• TASK DESCRIPTION: Extract every line below that contains the string "risk", treating uppercase and lowercase as different.

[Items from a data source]
○ ○ ○

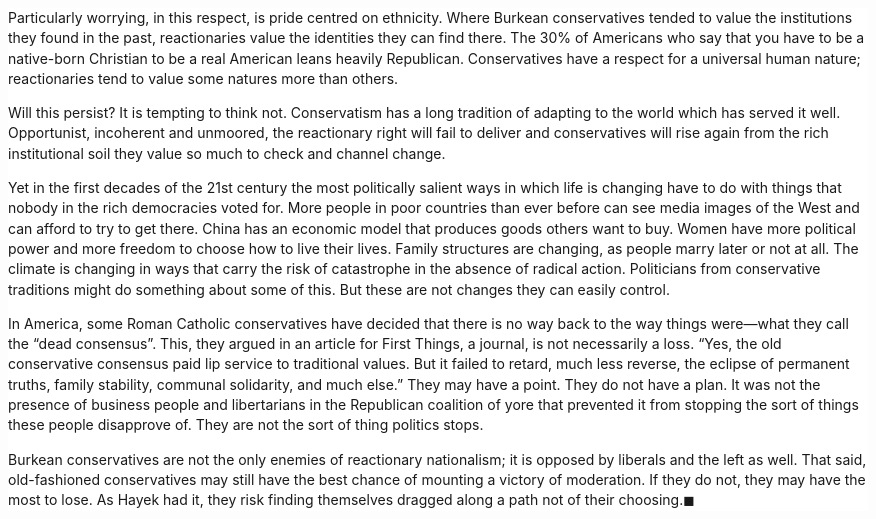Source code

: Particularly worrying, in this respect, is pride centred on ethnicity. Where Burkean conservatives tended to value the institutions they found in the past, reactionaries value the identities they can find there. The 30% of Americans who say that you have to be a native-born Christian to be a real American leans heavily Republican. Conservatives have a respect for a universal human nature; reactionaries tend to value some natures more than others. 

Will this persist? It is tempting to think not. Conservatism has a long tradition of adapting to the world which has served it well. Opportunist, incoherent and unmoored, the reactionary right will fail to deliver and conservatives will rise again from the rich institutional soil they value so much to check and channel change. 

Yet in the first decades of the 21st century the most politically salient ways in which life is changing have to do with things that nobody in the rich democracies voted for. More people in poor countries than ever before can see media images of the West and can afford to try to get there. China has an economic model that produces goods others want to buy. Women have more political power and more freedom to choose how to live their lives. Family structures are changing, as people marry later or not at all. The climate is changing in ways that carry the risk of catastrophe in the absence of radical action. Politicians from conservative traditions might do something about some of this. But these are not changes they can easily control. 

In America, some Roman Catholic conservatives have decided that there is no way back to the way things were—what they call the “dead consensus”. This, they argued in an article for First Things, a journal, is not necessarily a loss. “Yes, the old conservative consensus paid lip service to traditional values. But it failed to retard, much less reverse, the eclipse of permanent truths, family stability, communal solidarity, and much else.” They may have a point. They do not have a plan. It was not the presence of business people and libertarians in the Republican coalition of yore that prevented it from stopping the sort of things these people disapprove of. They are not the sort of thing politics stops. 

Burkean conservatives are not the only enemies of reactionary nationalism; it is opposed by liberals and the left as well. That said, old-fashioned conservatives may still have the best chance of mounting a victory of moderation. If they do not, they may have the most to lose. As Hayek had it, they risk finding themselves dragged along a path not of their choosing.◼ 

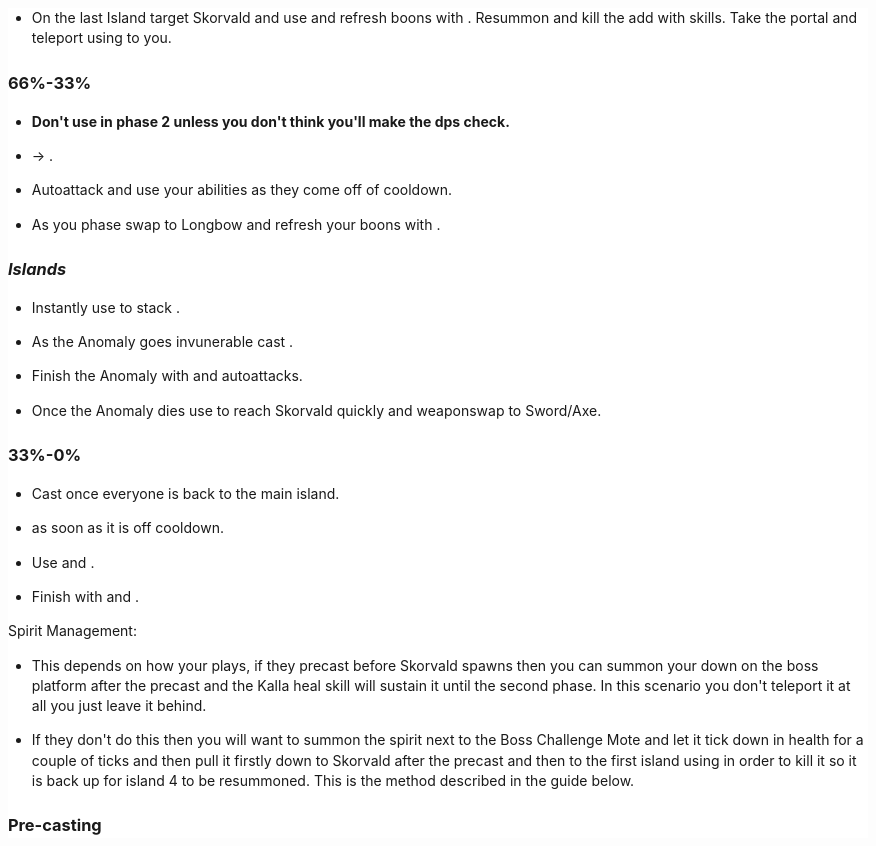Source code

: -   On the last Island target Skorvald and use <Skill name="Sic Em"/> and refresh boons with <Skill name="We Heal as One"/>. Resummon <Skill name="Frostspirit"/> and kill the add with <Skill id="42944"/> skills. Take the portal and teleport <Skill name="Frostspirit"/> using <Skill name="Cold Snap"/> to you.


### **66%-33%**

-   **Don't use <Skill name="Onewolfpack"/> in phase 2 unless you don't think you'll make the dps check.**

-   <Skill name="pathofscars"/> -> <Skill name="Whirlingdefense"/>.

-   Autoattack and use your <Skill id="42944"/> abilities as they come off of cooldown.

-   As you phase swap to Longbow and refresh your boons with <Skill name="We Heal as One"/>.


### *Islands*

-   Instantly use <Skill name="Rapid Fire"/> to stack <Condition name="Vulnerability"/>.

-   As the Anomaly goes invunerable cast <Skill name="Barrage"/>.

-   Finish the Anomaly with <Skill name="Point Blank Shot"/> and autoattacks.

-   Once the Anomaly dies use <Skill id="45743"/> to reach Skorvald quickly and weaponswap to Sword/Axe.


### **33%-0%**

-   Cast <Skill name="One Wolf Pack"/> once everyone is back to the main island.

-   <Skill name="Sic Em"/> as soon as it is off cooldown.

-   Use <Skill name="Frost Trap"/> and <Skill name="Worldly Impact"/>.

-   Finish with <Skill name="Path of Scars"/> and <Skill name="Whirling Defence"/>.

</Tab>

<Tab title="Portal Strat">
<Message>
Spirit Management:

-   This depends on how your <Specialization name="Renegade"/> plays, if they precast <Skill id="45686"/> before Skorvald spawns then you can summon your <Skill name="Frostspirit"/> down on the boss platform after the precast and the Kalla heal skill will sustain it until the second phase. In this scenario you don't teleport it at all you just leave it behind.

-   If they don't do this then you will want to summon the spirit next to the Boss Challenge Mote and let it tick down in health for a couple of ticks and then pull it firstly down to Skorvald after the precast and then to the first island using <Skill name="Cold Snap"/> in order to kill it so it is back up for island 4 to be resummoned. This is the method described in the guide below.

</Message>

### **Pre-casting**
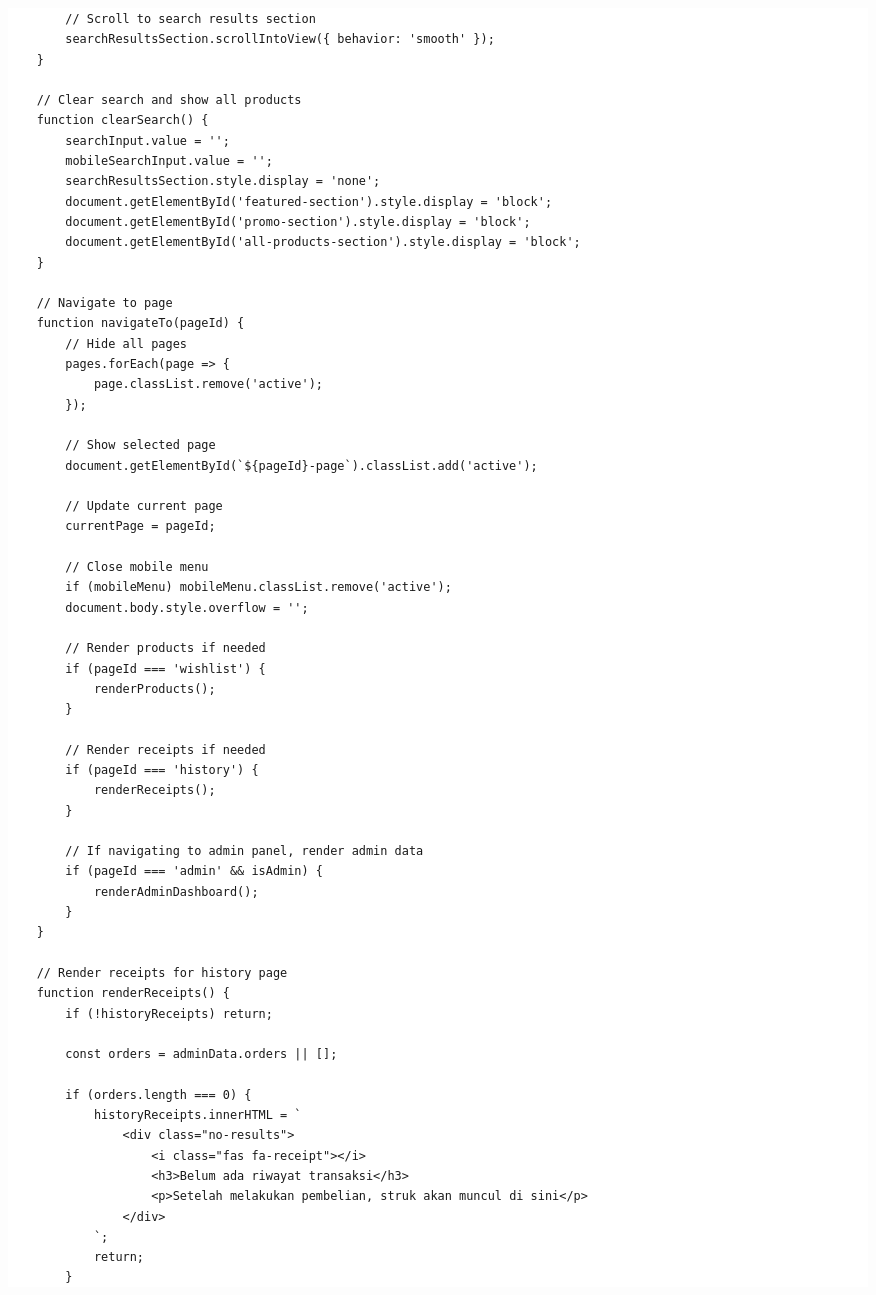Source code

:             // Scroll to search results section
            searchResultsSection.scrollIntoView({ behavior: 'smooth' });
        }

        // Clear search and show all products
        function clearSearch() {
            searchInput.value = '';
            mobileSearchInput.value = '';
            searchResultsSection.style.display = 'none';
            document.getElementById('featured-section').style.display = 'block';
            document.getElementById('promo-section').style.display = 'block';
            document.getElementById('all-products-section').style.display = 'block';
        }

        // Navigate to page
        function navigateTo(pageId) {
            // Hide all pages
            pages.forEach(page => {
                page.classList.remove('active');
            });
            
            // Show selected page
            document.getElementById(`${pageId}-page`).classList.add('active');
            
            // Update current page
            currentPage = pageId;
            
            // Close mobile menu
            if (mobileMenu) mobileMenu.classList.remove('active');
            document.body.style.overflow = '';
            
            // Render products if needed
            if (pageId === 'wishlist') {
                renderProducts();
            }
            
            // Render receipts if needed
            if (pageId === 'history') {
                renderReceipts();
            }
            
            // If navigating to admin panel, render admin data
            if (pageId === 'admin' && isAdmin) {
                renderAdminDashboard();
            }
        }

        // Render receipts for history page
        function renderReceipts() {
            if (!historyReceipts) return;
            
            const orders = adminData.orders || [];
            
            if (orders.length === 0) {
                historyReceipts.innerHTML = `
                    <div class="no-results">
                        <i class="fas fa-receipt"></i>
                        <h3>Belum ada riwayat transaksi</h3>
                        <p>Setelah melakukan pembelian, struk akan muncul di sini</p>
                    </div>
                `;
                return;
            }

○ ○ ○

• RESPONSE AREA:
Yet in the first decades of the 21st century the most politically salient ways in which life is changing have to do with things that nobody in the rich democracies voted for. More people in poor countries than ever before can see media images of the West and can afford to try to get there. China has an economic model that produces goods others want to buy. Women have more political power and more freedom to choose how to live their lives. Family structures are changing, as people marry later or not at all. The climate is changing in ways that carry the risk of catastrophe in the absence of radical action. Politicians from conservative traditions might do something about some of this. But these are not changes they can easily control. 
Burkean conservatives are not the only enemies of reactionary nationalism; it is opposed by liberals and the left as well. That said, old-fashioned conservatives may still have the best chance of mounting a victory of moderation. If they do not, they may have the most to lose. As Hayek had it, they risk finding themselves dragged along a path not of their choosing.◼ 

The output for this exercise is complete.